• SELECTED PASSAGE

************

[AISWorld] CFP: Mediated Conversation minitrack. HICSS site now open for submission

Yoram Kalman yoram.kalman at gmail.com
Tue Apr 4 08:30:49 EDT 2017


> Mediated Conversation
>
> Conversations are at the heart of every human activity.  Mediated
> conversations that use text, audio, images and video are a part of every
> aspect of life: From the Cluetrain Manifesto’s “markets are conversations”,
> through Robin Dunbar’s conversations as devices for social grooming.
> Accordingly, this minitrack is open to research on mediated conversation
> from a variety of disciplinary perspectives including Communication,
> Management, Education, Computer Science, Sociology, Political Science,
> Psychology, Linguistics, Law, and the like. The mediated conversation
> minitrack is home for research of the interface of conversation and
> technology at HICSS.
>
>
>
> As the role of mediated conversation in everyday life and in the workplace
> becomes more dominant, we encounter new research questions. Many mediated
> conversations leave a persistent record and become persistent
> conversations. This persistence transforms the essence of conversation that
> was, until recently, predominantly volatile and ephemeral. On the other
> hand, some forms of mediated conversation are deliberately ephemeral and
> impermanent, as demonstrated by media such as Snapchat.* This is the
> successor of the Persistent Conversation minitrack established by Tom
> Erickson and Susan Herring at HICSS in 1999*, which was originally
> focused on the novelty of conversational persistence.

************

• COLLECTED MATERIAL

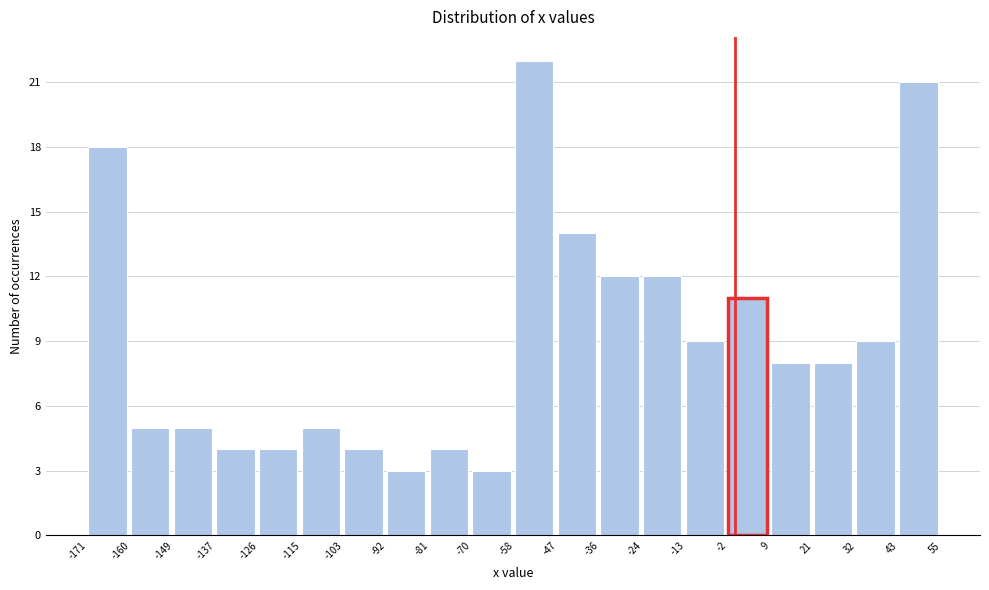

Over which range of the x-axis is the bar tallest?

-58 to -47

************

• QUESTIONS
1 - According to the call for papers on mediated conversation, which media do mediated conversations use? List each one.
2 - Continue the call for papers on mediated conversation, starting after its last sentence.
The data has no role here.

• RESPONSES
1 - text, audio, images, video

2 -
>
> Since then, the mediation of human communication has been imposing a new
> set of challenges. For example, what are the mechanisms that perform the
> role of the ephemeral social cues of face-to-face conversation? What are
> the consequences of the creation of potentially permanent records in terms
> of privacy, accountability, and the right to be forgotten? What of the
> ability to erase, steal, hijack and selectively leak and disseminate
> conversations that were meant to remain under the control of their
> participants? How do platforms affect or mediate conversations, for example
> by imposing algorithmic biases? Can we evaluate the claims about loss of
> intimacy, depth, and quality of human communication when carried out
> digitally?
>
> This minitrack brings together researchers and innovators to explore
> mediated conversation and its implications for learning, commercial
> transactions, entertainment, news, politics, and other forms of human
> interaction; to raise new socio-technical, ethical, pedagogical, linguistic
> and social questions; and to suggest new methods, perspectives, and design
> approaches. Examples of appropriate topics include, but are not limited to:
>
>
>
> * Innovation in digital conversational practice: turn-taking, threading,
> and other structural features of CMC
>
> * The dynamics and analysis of large scale conversation systems (e.g.,
> MOOCs and big data applications)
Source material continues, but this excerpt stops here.